* Aim of the exercise:
Your job is to return every line in the data holding the string "sample".
━━━━━━━━━━━━━━━━
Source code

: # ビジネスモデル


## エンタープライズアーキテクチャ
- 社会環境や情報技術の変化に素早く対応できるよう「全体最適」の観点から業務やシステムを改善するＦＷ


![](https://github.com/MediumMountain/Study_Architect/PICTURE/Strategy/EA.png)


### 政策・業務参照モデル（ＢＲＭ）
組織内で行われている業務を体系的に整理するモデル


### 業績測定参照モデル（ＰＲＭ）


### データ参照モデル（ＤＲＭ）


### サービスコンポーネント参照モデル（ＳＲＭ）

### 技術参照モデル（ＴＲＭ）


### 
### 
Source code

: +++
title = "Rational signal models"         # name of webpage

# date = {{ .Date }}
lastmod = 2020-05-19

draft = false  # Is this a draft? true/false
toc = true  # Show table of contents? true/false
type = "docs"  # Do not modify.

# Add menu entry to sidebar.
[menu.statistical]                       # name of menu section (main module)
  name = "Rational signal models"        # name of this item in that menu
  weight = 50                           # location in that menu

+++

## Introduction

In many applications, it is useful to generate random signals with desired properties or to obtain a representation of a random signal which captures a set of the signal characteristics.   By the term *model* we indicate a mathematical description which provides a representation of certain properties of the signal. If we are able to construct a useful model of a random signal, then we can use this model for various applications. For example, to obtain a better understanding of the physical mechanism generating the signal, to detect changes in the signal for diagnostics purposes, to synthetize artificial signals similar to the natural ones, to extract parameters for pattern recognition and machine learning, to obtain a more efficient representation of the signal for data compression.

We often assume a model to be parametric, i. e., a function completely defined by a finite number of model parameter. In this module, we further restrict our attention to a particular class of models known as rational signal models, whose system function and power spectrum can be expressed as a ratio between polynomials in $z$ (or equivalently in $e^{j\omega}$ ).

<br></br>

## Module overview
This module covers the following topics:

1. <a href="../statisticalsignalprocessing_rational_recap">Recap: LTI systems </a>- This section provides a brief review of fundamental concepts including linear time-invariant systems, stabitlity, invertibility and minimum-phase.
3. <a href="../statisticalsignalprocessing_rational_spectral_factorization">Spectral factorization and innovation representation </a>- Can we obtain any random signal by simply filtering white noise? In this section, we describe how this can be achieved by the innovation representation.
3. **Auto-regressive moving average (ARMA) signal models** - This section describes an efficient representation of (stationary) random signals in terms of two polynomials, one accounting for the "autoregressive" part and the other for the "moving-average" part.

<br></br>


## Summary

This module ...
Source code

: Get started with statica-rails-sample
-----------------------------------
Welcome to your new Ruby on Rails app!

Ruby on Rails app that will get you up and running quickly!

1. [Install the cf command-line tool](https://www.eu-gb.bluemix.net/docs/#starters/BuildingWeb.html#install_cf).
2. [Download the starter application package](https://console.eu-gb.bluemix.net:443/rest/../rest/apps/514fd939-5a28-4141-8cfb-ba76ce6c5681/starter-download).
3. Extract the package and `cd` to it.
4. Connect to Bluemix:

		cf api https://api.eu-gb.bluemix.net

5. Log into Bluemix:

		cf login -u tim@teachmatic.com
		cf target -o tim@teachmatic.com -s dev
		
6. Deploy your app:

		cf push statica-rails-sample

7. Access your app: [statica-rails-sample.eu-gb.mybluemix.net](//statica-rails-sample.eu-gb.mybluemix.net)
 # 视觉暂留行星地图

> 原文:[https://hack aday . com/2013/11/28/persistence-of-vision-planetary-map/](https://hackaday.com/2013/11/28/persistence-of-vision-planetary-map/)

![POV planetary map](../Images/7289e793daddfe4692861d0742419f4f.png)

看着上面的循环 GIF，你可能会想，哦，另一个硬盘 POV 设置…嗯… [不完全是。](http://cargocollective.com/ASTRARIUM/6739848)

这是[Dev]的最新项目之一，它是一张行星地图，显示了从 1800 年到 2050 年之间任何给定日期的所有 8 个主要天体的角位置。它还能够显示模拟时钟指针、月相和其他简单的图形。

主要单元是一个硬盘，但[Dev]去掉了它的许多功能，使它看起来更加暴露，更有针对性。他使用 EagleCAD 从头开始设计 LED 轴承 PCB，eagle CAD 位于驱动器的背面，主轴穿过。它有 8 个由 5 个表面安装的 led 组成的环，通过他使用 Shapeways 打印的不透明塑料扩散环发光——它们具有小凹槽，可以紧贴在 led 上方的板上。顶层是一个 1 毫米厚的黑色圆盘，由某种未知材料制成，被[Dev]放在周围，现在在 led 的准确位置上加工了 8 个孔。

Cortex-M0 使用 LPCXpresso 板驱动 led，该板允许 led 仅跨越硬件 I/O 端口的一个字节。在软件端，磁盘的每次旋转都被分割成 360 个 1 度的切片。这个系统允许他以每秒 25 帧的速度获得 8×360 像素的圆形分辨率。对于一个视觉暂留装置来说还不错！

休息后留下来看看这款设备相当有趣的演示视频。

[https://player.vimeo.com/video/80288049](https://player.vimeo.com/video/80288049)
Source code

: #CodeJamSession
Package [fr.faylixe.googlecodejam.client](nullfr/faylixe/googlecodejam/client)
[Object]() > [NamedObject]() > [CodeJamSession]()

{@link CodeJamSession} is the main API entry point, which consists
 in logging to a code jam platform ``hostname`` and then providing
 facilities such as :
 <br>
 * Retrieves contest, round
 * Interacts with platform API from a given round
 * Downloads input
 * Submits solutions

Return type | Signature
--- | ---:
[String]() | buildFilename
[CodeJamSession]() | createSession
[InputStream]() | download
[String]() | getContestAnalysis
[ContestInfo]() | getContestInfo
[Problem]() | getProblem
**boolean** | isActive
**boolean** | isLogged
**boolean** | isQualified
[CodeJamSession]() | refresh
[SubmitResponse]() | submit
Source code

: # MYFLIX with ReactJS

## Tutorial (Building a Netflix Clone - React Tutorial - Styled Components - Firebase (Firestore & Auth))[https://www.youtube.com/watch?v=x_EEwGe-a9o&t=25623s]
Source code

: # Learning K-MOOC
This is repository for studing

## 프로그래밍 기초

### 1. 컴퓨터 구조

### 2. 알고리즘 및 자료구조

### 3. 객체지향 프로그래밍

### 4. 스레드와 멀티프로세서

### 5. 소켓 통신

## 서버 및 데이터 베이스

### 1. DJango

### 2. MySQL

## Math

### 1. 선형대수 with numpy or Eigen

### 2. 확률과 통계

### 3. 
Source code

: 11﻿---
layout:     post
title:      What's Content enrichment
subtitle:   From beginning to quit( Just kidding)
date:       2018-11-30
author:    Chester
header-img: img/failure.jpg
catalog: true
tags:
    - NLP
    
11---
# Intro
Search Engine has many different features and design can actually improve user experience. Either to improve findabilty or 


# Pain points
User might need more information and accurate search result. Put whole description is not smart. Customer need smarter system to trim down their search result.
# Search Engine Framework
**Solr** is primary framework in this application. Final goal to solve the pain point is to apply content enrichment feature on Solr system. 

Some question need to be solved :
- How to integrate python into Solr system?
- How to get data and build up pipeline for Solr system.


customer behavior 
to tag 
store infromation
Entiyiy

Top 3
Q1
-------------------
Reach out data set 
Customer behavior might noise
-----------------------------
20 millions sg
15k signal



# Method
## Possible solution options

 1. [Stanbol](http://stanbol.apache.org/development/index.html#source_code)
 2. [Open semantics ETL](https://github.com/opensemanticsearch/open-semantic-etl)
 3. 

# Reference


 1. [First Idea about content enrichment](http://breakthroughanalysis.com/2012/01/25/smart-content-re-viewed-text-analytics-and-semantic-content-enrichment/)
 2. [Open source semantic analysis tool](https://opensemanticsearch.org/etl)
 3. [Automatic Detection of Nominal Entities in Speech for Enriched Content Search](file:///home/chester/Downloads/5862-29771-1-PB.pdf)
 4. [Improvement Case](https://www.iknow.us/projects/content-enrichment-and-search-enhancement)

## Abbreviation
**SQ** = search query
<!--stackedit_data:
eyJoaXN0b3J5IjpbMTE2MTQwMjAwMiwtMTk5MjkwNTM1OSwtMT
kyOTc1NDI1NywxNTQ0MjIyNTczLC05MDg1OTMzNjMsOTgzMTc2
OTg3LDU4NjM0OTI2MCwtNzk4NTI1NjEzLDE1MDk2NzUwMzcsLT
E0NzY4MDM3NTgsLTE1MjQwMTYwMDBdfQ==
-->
━━━━━━━━━━━━━━━━
* Written response:
: Get started with statica-rails-sample
		cf push statica-rails-sample
7. Access your app: [statica-rails-sample.eu-gb.mybluemix.net](//statica-rails-sample.eu-gb.mybluemix.net)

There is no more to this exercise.